__WHAT THE TASK ASKS__. Leaving out every image, restate all the records word for word.

■ ■ ■

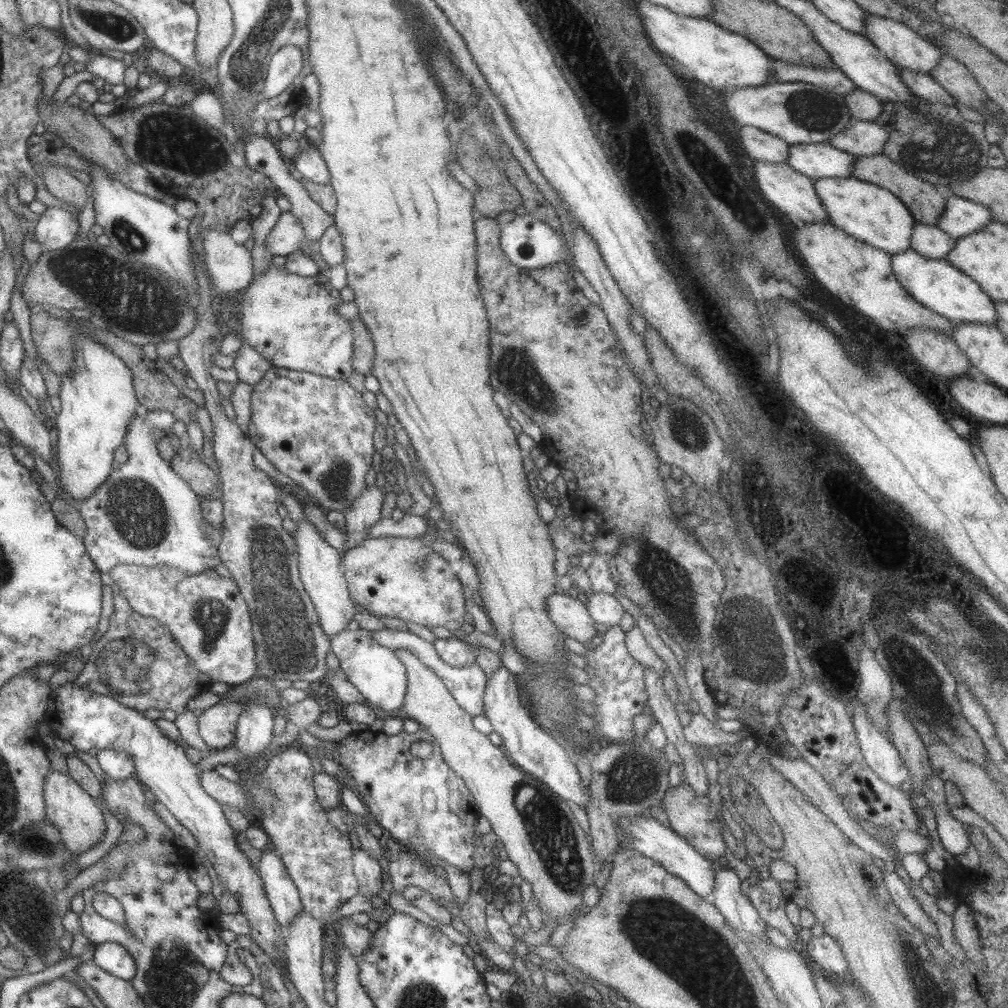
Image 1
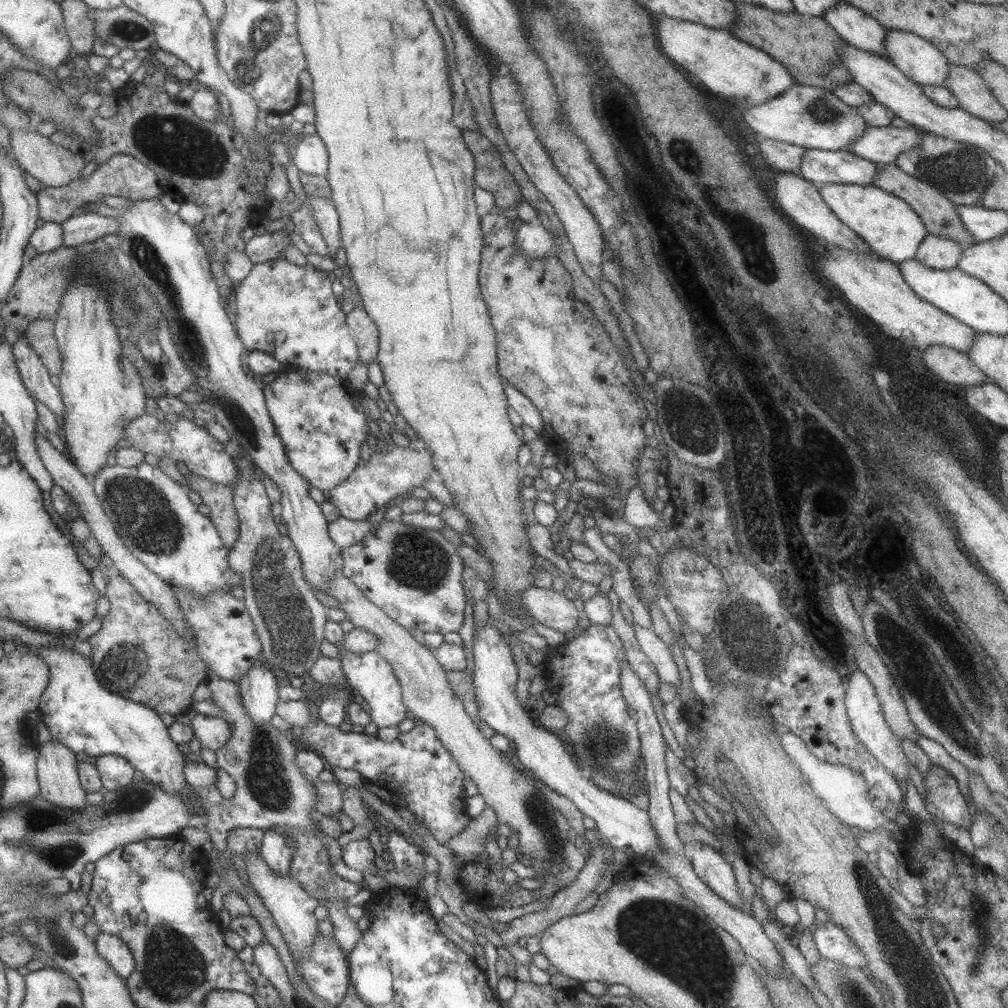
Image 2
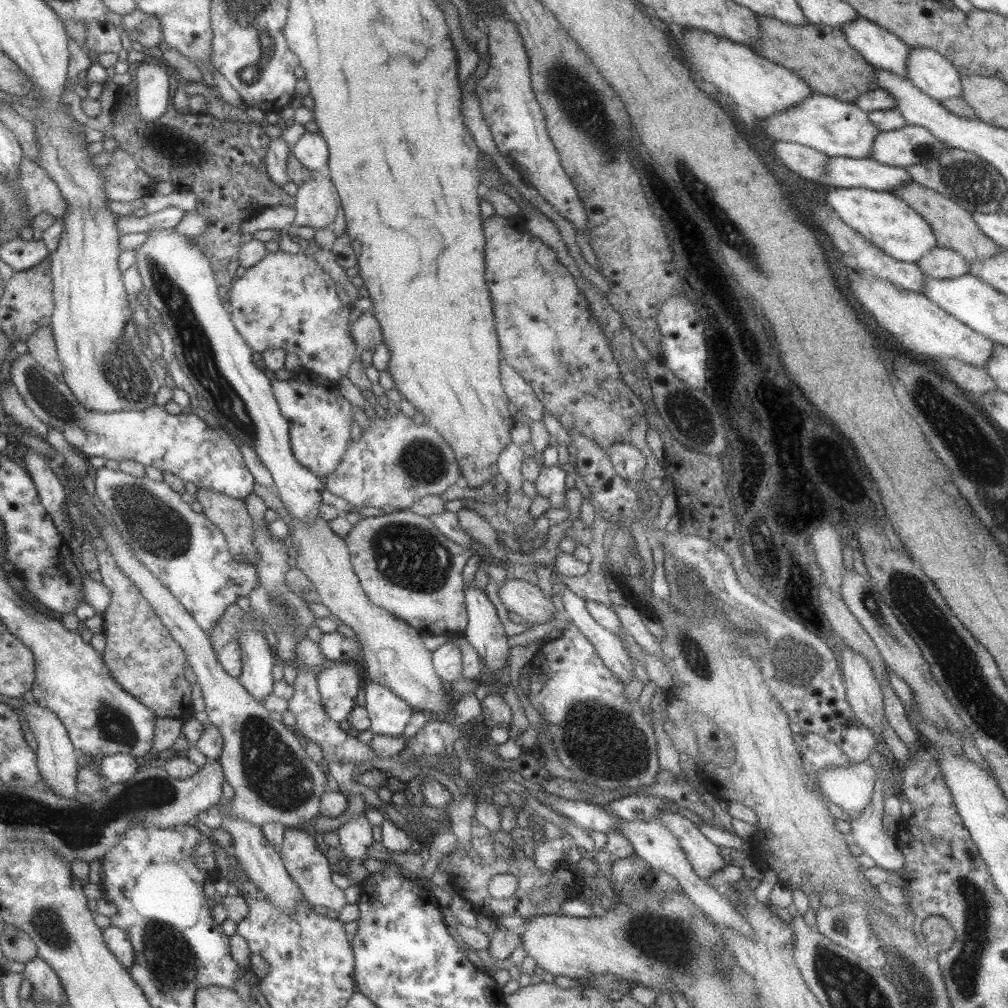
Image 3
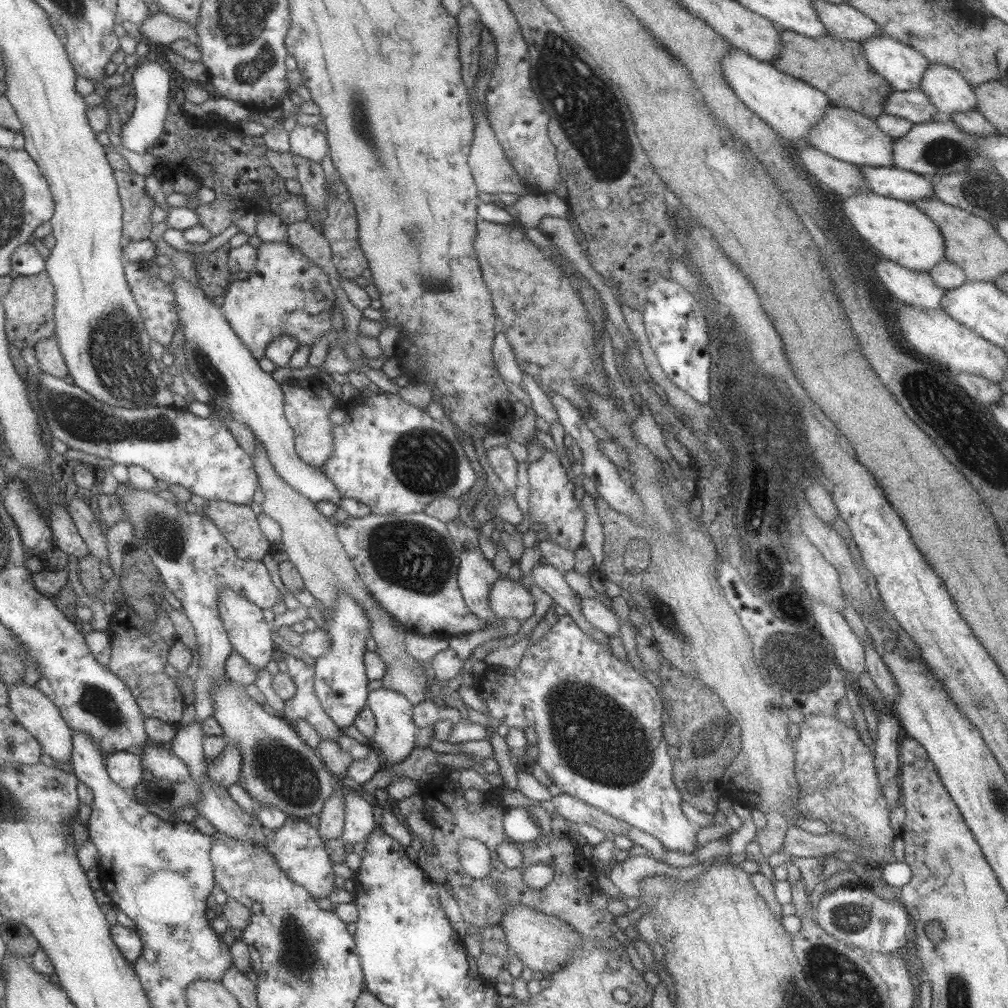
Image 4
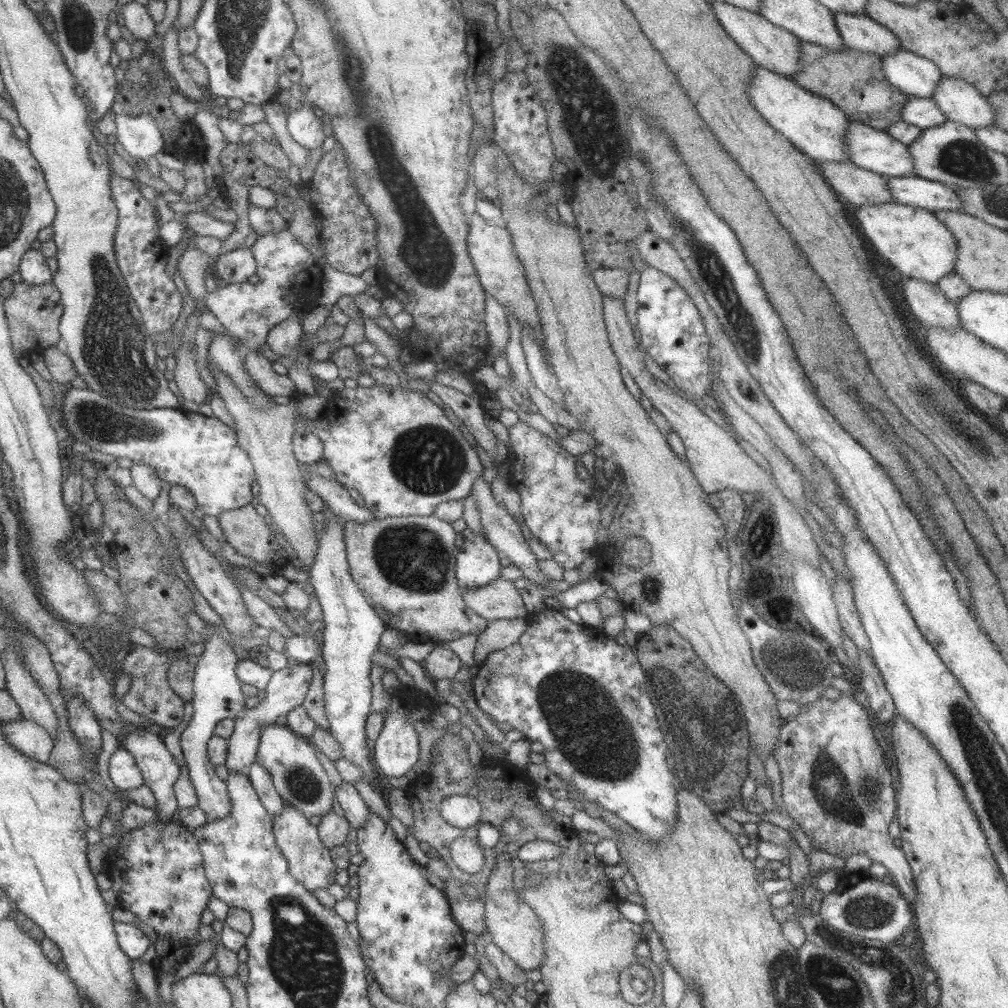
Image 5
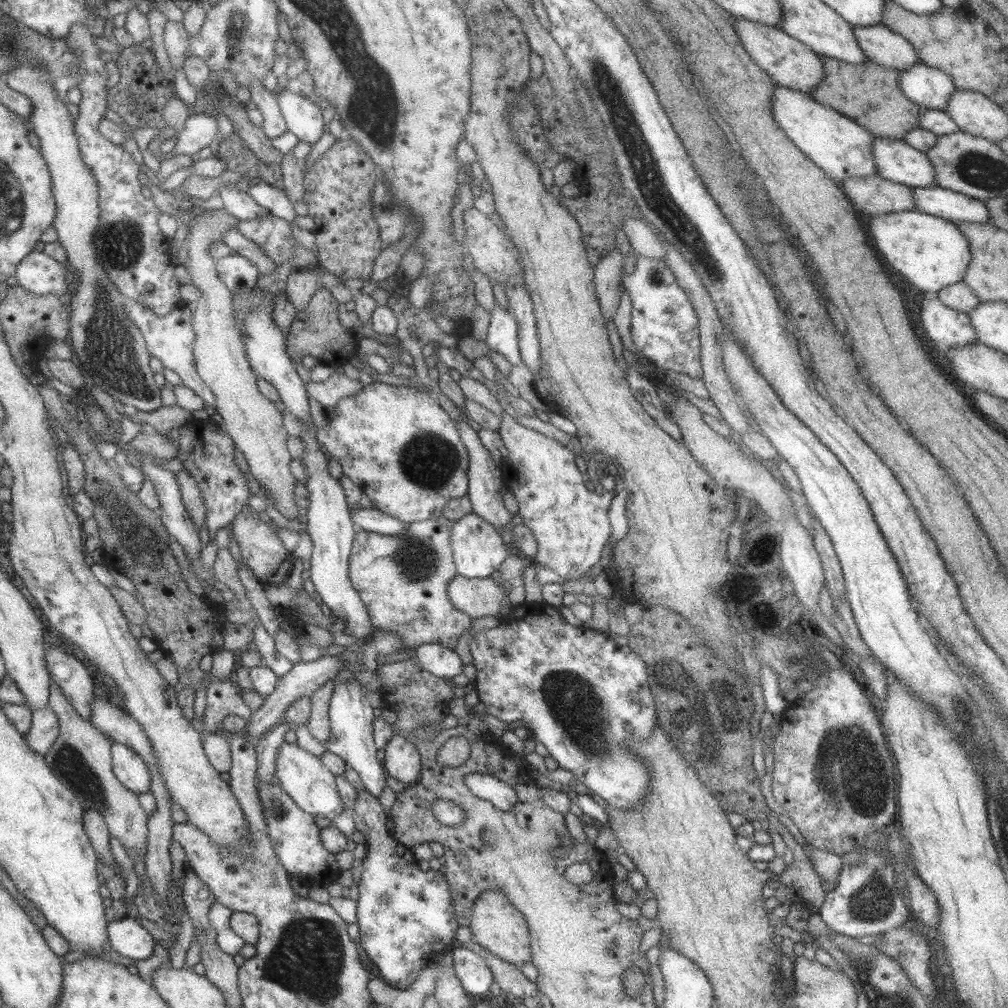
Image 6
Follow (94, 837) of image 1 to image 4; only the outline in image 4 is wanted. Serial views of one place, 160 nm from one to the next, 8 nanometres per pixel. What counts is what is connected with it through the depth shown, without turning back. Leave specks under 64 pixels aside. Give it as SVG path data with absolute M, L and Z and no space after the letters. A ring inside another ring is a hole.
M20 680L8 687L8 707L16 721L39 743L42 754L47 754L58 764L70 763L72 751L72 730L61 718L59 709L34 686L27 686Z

■ ■ ■

__REPLY TO THE TASK__.
Image 1
Image 2
Image 3
Image 4
Image 5
Image 6
Follow (94, 837) of image 1 to image 4; only the outline in image 4 is wanted. Serial views of one place, 160 nm from one to the next, 8 nanometres per pixel. What counts is what is connected with it through the depth shown, without turning back. Leave specks under 64 pixels aside. Give it as SVG path data with absolute M, L and Z and no space after the letters. A ring inside another ring is a hole.
M20 680L8 687L8 707L16 721L39 743L42 754L47 754L58 764L70 763L72 751L72 730L61 718L59 709L34 686L27 686Z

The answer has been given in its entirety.